Here Liz was supposed to say something, something horrible, and smile to show all of her teeth, but the only word she could remember was his name. She tried to say it. She couldn't.

After a moment, he took the crown from her hands, dropped his own shoebox at her feet, and walked off the field.

Liz stared after him, her throat closed and her eyes strangely full, and then she looked down. The lid had fallen aside when the box hit the ground, and she could see the tip of a crown.

It was beautiful, and suddenly, she knew. That's why he came. To give her the crown.

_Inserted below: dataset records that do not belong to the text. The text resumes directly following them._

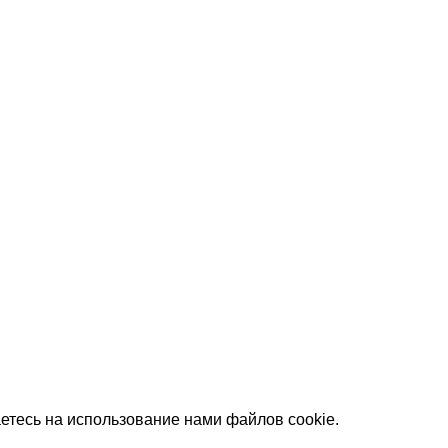
етесь на использование нами файлов cookie.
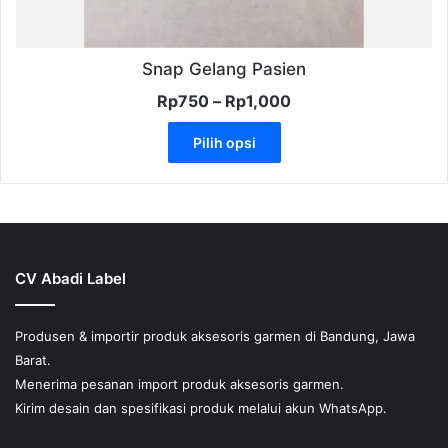
Snap Gelang Pasien
Rentang
Rp
750
–
Rp
1,000
harga:
Produk
Rp750
Pilih opsi
ini
hingga
memiliki
Rp1,000
beberapa
varian.
Pilihan
ini
CV Abadi Label
dapat
diambil
di
Produsen & importir produk aksesoris garmen di Bandung, Jawa
halaman
Barat.
produk
Menerima pesanan import produk aksesoris garmen.
Kirim desain dan spesifikasi produk melalui akun WhatsApp.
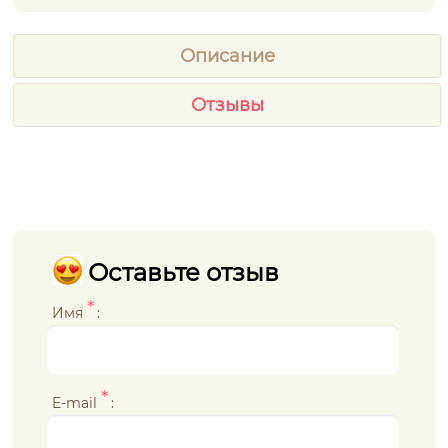
Описание
Отзывы
Оставьте отзыв
*
Имя
:
*
E-mail
:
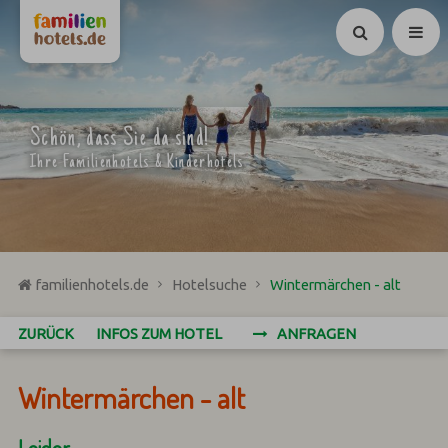
Suchen
Schön, dass Sie da sind!
Ihre Familienhotels & Kinderhotels
familienhotels.de
Hotelsuche
Wintermärchen - alt
ZURÜCK
INFOS ZUM HOTEL
ANFRAGEN
Wintermärchen - alt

The mud splattered her knees as she dropped down beside the shoebox—it was cold, and the coldness spread. She reached for the crown, pushed the tissue paper aside. Wire and gold leaf and metallic spray paint, twisted and braided and looped. It looked impossible, and she touched the edges to make sure it wasn't.

She spun around. “Liam!”

There was no answer.

“You,” the football coach roared, marching toward her. “You have three seconds to get your ass off the field, or I will
carry it off
.”

Later, Meridian would lose the game 49-2, and Liz Emerson would slip away from Kennie and Julia to run all around the football field in search of Liam to say . . . something. She didn't know. Anything. Everything.

But while she was pushing people away and peeling them apart, she saw a ziplock bag sticking out of a stranger's pocket, and she took it because she was too tired to keep looking.